Our final story looks at the recent slap on the wrist for a drunken hit-and-run that killed a homeless man.
On Tuesday, July 13th Kenneth Raymond Harris received a sentence of 20 days in jail (not prison), a fine, five years of probation, and an eight-year suspension of his license for a February drunken hit-and-run that killed homeless man Harley Joe McCoy in Glenwood. The impact threw McCoy’s body 15 yards and spread debris from his shopping cart all over the road.
Harris continued driving and later crashed into a chain-link fence and passed out. He had a blood alchohol level of .19. Prosecutors chose not to charge him with a hit-and-run because they said he was clearly too drunk to realize that he hit anyone. I’m no lawyer, but I was unaware that “being too drunk to realize what you are doing” was an excuse to break the law. I wonder if Harris had gone on a drunken shooting rampage if they would have said the same thing: “He was clearly too drunk to understand that he was shooting people, we should let him go.”

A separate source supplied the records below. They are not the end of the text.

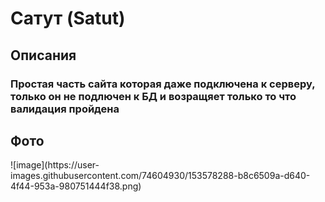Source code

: <h1>Сатут (Satut)</h1>
<h2>Описания</h2>
<h3>Простая часть сайта которая даже подключена к серверу, только он не подлючен к БД и возращяет только то что валидация пройдена</h3>


<h2>Фото</h2>
![image](https://user-images.githubusercontent.com/74604930/153578288-b8c6509a-d640-4f44-953a-980751444f38.png)
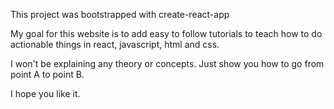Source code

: This project was bootstrapped with create-react-app

My goal for this website is to add easy to follow tutorials to teach how to do actionable things in react, javascript, html and css.

I won't be explaining any theory or concepts. Just show you how to go from point A to point B.

I hope you like it.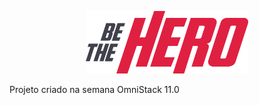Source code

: <p align="center">
  <img width="260" height="100" src="https://github.com/rogeriomattos/be-the-hero/blob/master/frontend/src/assets/logo.svg">
</p>

Projeto criado na semana OmniStack 11.0

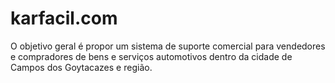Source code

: karfacil.com
============

O objetivo geral é propor um sistema de suporte comercial para vendedores e compradores de bens e serviços 
automotivos dentro da cidade de Campos dos Goytacazes e região.
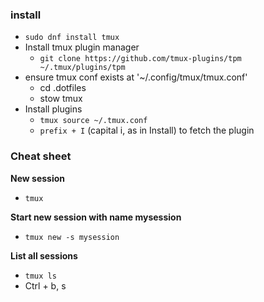 
### install
- `sudo dnf install tmux`
- Install tmux plugin manager
  - `git clone https://github.com/tmux-plugins/tpm ~/.tmux/plugins/tpm`
- ensure tmux conf exists at '~/.config/tmux/tmux.conf'
  - cd .dotfiles
  - stow tmux
- Install plugins
  - `tmux source ~/.tmux.conf`
  - `prefix + I` (capital i, as in Install) to fetch the plugin

### Cheat sheet
**New session**
- `tmux`

**Start new session with name mysession**
- `tmux new -s mysession`

**List all sessions**
- `tmux ls`
- Ctrl + b, s


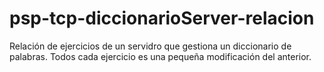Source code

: # psp-tcp-diccionarioServer-relacion

Relación de ejercicios de un servidro que gestiona un diccionario de palabras.
Todos cada ejercicio es una pequeña modificación del anterior.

Lets compare Harris’ sentence to two other drunk driving crashes in Lane County: When Joshua Clifton drunkenly wounded cyclist Hart Godbold last fall in a hit-and-run he was sentenced to 7.5 years. When Matthew Ellmers drunkenly killed four people in an SUV in January 2009 he was sentenced to 20 years. Ellmers had a blood alcohol level of .21, higher than Harris’ .19.
It would seem that being homeless makes you even less human than being a cyclist.